## REQUIRED WORK
Copy out each line from the material where the word "nose" is found.

[Start of section]

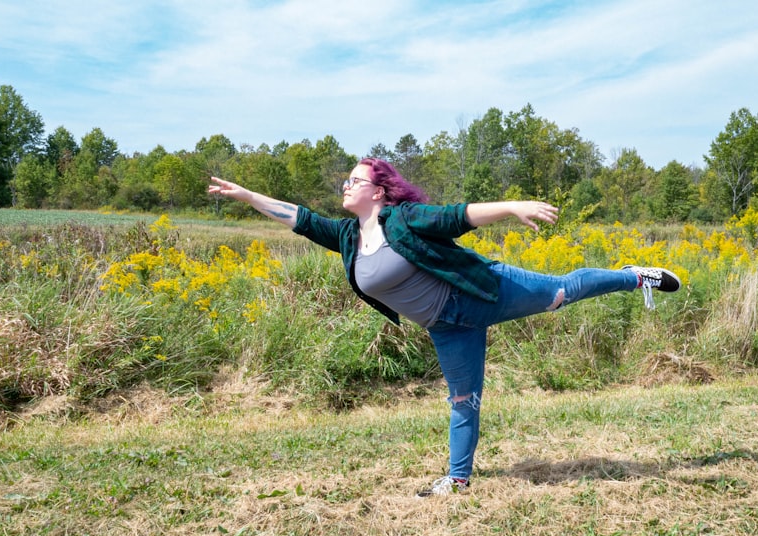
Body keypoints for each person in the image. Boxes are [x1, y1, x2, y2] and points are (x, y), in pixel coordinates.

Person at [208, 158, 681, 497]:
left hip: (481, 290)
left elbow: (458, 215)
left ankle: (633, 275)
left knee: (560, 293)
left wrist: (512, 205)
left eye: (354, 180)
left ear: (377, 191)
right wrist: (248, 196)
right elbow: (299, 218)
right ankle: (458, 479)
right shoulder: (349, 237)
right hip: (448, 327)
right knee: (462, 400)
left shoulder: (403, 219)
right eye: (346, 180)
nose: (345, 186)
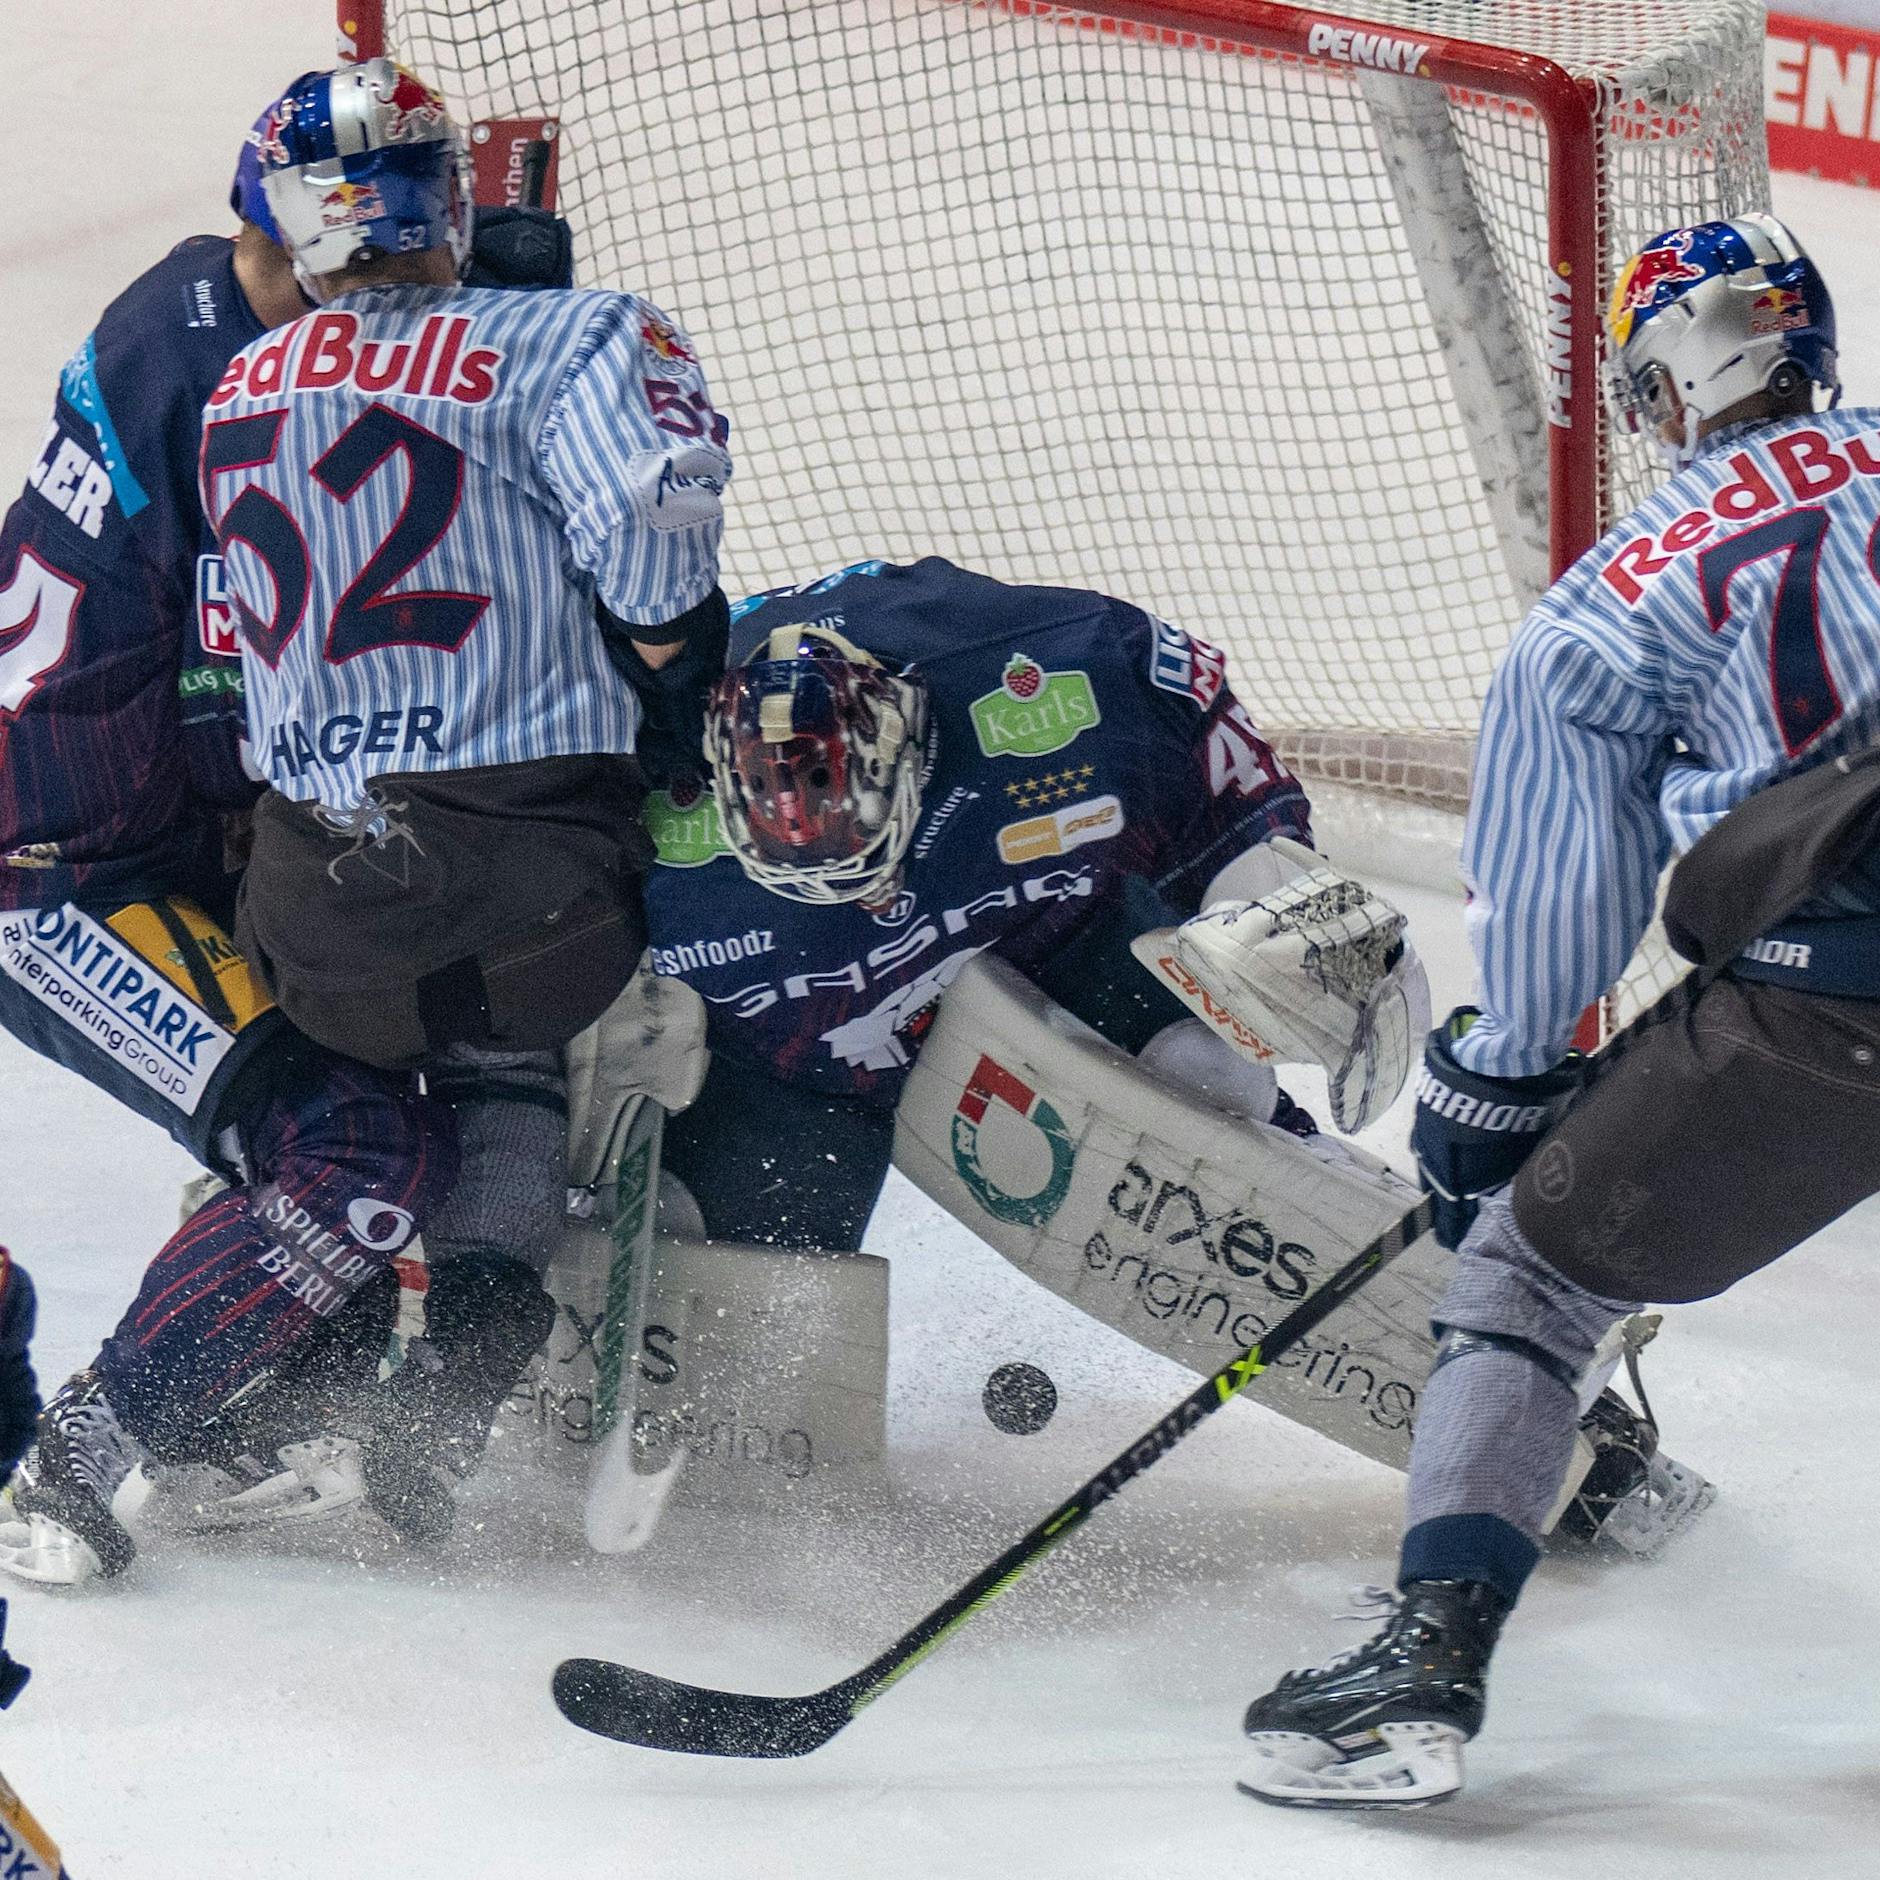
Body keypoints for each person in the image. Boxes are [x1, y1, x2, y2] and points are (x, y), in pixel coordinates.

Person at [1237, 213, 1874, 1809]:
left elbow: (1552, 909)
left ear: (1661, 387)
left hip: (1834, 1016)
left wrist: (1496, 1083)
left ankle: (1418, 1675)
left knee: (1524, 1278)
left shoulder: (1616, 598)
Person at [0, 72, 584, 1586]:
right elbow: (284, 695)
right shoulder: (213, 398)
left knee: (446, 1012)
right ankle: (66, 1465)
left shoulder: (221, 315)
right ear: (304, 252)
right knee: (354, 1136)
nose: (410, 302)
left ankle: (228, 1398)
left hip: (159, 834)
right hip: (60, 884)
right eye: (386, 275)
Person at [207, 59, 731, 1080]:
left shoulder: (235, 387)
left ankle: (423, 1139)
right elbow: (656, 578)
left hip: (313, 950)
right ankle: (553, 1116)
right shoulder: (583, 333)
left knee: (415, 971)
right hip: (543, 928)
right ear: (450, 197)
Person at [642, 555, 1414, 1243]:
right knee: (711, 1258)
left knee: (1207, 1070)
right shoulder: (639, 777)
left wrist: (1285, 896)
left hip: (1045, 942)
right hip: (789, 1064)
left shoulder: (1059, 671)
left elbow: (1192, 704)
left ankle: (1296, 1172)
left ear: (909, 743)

[End of section]
[Start of section]

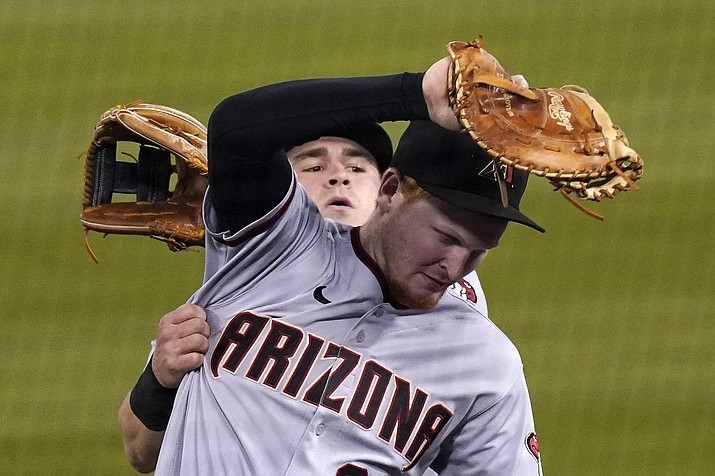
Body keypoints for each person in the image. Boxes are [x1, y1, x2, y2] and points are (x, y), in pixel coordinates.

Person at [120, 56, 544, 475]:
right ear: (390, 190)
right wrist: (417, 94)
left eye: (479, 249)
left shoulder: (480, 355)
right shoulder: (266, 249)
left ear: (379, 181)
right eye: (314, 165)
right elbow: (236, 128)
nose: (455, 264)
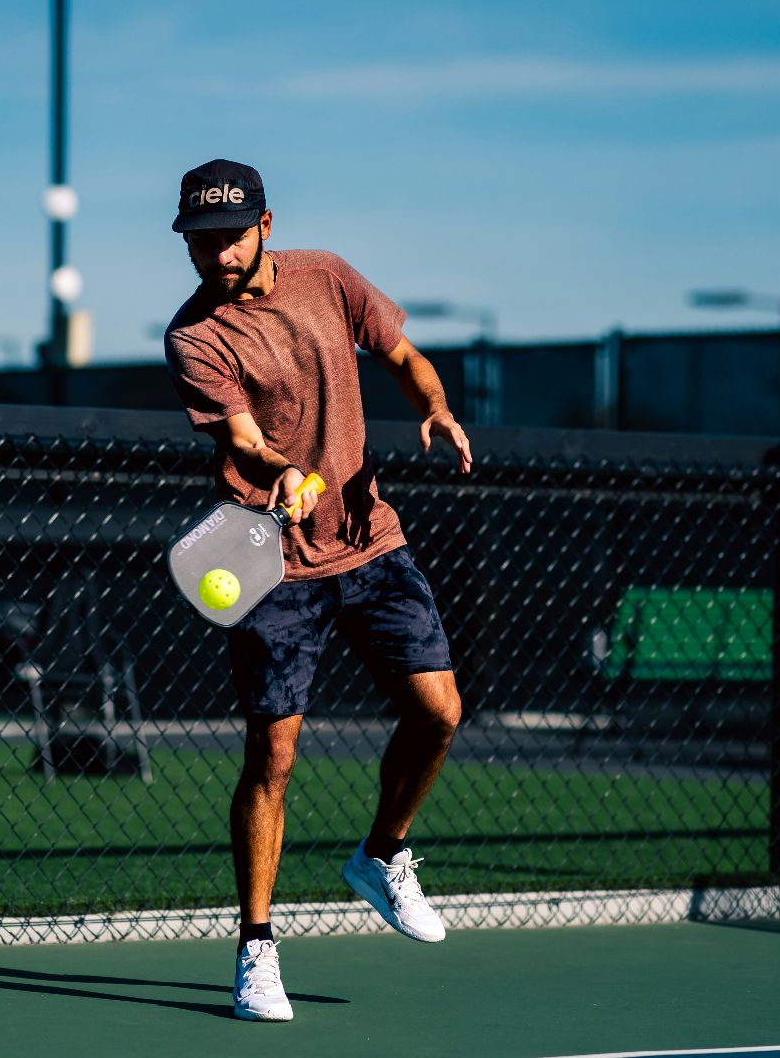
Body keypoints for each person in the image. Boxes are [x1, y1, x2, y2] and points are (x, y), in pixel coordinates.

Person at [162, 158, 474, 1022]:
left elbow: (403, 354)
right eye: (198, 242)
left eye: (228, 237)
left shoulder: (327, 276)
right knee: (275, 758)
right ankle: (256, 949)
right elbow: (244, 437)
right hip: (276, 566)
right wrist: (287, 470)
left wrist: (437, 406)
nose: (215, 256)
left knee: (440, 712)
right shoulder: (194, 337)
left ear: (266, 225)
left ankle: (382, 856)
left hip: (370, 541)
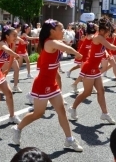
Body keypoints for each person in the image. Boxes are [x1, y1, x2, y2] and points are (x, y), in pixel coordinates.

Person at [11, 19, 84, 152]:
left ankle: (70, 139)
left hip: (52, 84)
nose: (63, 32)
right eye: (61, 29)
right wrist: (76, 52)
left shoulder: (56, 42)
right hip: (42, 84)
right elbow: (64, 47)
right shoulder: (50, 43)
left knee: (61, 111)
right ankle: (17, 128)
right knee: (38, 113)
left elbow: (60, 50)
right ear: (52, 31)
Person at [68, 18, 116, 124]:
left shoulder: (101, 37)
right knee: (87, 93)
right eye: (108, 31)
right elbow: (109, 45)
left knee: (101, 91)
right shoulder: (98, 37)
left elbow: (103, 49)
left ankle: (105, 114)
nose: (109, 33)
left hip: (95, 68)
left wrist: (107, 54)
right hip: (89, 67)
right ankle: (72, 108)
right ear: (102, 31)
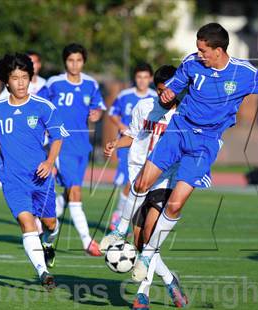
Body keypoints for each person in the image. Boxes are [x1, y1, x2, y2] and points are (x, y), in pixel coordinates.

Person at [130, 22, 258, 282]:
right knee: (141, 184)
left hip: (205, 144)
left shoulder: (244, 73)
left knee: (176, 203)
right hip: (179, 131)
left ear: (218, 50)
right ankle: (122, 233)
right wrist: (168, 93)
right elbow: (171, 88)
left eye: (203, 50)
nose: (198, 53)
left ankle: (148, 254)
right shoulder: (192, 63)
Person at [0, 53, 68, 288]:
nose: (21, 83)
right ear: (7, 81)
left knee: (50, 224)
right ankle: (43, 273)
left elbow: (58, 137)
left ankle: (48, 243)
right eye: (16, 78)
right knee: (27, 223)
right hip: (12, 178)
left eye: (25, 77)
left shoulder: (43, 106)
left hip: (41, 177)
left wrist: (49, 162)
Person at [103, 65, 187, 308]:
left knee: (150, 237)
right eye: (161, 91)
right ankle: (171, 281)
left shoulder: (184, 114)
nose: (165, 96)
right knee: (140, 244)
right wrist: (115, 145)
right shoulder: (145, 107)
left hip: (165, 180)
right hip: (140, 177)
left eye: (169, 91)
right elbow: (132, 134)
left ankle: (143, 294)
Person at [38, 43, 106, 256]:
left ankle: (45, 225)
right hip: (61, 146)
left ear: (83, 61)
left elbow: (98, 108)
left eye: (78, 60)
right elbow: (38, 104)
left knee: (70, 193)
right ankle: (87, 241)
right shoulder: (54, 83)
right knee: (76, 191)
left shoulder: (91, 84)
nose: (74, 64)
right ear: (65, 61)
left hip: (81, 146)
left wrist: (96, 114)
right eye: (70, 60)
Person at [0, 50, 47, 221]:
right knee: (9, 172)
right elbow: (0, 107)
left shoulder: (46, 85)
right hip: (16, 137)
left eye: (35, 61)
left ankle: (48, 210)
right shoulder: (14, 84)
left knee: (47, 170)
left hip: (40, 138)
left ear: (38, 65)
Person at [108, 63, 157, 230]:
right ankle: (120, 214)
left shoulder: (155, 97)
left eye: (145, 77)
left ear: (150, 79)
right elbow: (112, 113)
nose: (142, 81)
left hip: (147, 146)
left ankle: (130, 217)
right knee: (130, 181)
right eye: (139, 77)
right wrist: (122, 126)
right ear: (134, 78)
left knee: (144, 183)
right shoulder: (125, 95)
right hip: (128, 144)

[End of section]

## TASK RESPONSE
nose: (345, 186)
nose: (410, 302)
nose: (455, 264)
nose: (215, 256)
nose: (63, 32)
nose: (109, 33)
nose: (198, 53)
nose: (21, 83)
nose: (165, 96)
nose: (74, 64)
nose: (142, 81)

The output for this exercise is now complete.